There is a robust evidence base for the negative health effects from smoking. Smoking is linked to severe morbidity and to mortality, and kills up to half of its regular users. Tobacco use and production also bring other negative consequences such as economic loss for countries, poverty for individuals, child labour, deforestation and other environmental problems in tobacco growing countries.
A combination of comprehensive interventions at different levels is needed to curb the tobacco epidemic. Tobacco control strategies at national levels in the western world often include components of information/education, taxation, legislative measures and influencing public opinion. Two approaches have dominated at the meso and micro levels: cessation support for tobacco users and prevention activities to support young people refraining from tobacco use. Smoking uptake is a complex process that includes factors at the societal level as well as social and individual characteristics. At national level, taxation and legislation can contribute to a societal norm opposing tobacco and creating a context for primary prevention aimed at tobacco free youth. There is no magic bullet in primary prevention. At the meso and micro levels, a continued development of knowledge on the underlying mechanisms and primary prevention methods is essential to prevent young people from starting to use tobacco.
The overall aim of this thesis was to gain knowledge about factors that influence young people’s use of tobacco and of preventive mechanisms. The specific aims included to study the relation between Tobacco Free Duo, an intervention program targeting youth in Västerbotten County, and tobacco use prevalence. A specific interest was to explore the role adults can play in supporting young people to refrain from tobacco use.
The thesis is based on four studies with three separate sets of data, two were quantitative and one was qualitative. The studies were conducted among adolescents (aged 13-15 yr) in Västerbotten County and on national level in Sweden (aged 13, 15 and 17 yr).
Tobacco Free Duo is a school-based community intervention that started in 1993. An essential component of the intervention was to involve adults in supporting adolescents to stay tobacco free. Results showed decreased smoking in adolescents among both boys and girls in the intervention area during the study period of seven years. There was no change in a national reference group during the same time period. A bonus effect was a decrease in adult tobacco use in the intervention area. One out of four adults who supported a young person taking part in the intervention stopped using tobacco. In a qualitative assessment of young smokers, starting to smoke was described as a means of gaining control of their feelings and their situation during early adolescence. They expected adults to intervene against their smoking and claimed that close relations with caring adults could be a reason for smoking less or trying to quit smoking. In a quantitative study that used three decades of national data, over time adolescents became more positive toward parental action on children’s smoking. The adolescents strongly supported the idea of parental action, regardless of whether or not they themselves smoked. Adolescents preferred that actions from parents were dissuading their children from smoking, not smoking themselves, and not allowing their children to smoke at home.

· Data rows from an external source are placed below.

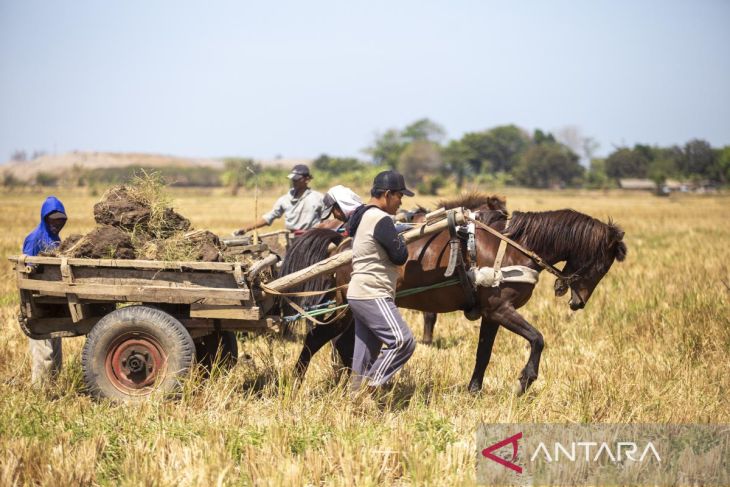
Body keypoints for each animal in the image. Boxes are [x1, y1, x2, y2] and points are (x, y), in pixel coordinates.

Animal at [280, 193, 624, 392]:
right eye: (602, 264)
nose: (579, 302)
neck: (514, 245)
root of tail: (341, 244)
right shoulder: (501, 309)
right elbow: (538, 339)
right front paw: (526, 380)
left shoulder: (491, 314)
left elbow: (484, 353)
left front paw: (474, 390)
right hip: (349, 307)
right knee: (317, 338)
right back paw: (296, 381)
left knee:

These results suggest that the Tobacco Free Duo program contributed to a reduction in adolescent smoking among both boys and girls. Using a multi-faceted intervention that includes an adolescent-adult partnership can decrease adolescent smoking uptake. Engaging adults as partners in tobacco prevention interventions that target adolescents has an important tobacco reducing bonus effect in the adults. The intervention has proven sustainable within communities. A growing majority of adolescents support parental interventions to help them refrain from tobacco. The findings dismiss the notion that adolescents ignore or even disdain parental practices concerning tobacco. A common and consequent norm against tobacco from both schools and parents using a supportive attitude can prevent tobacco use in young people.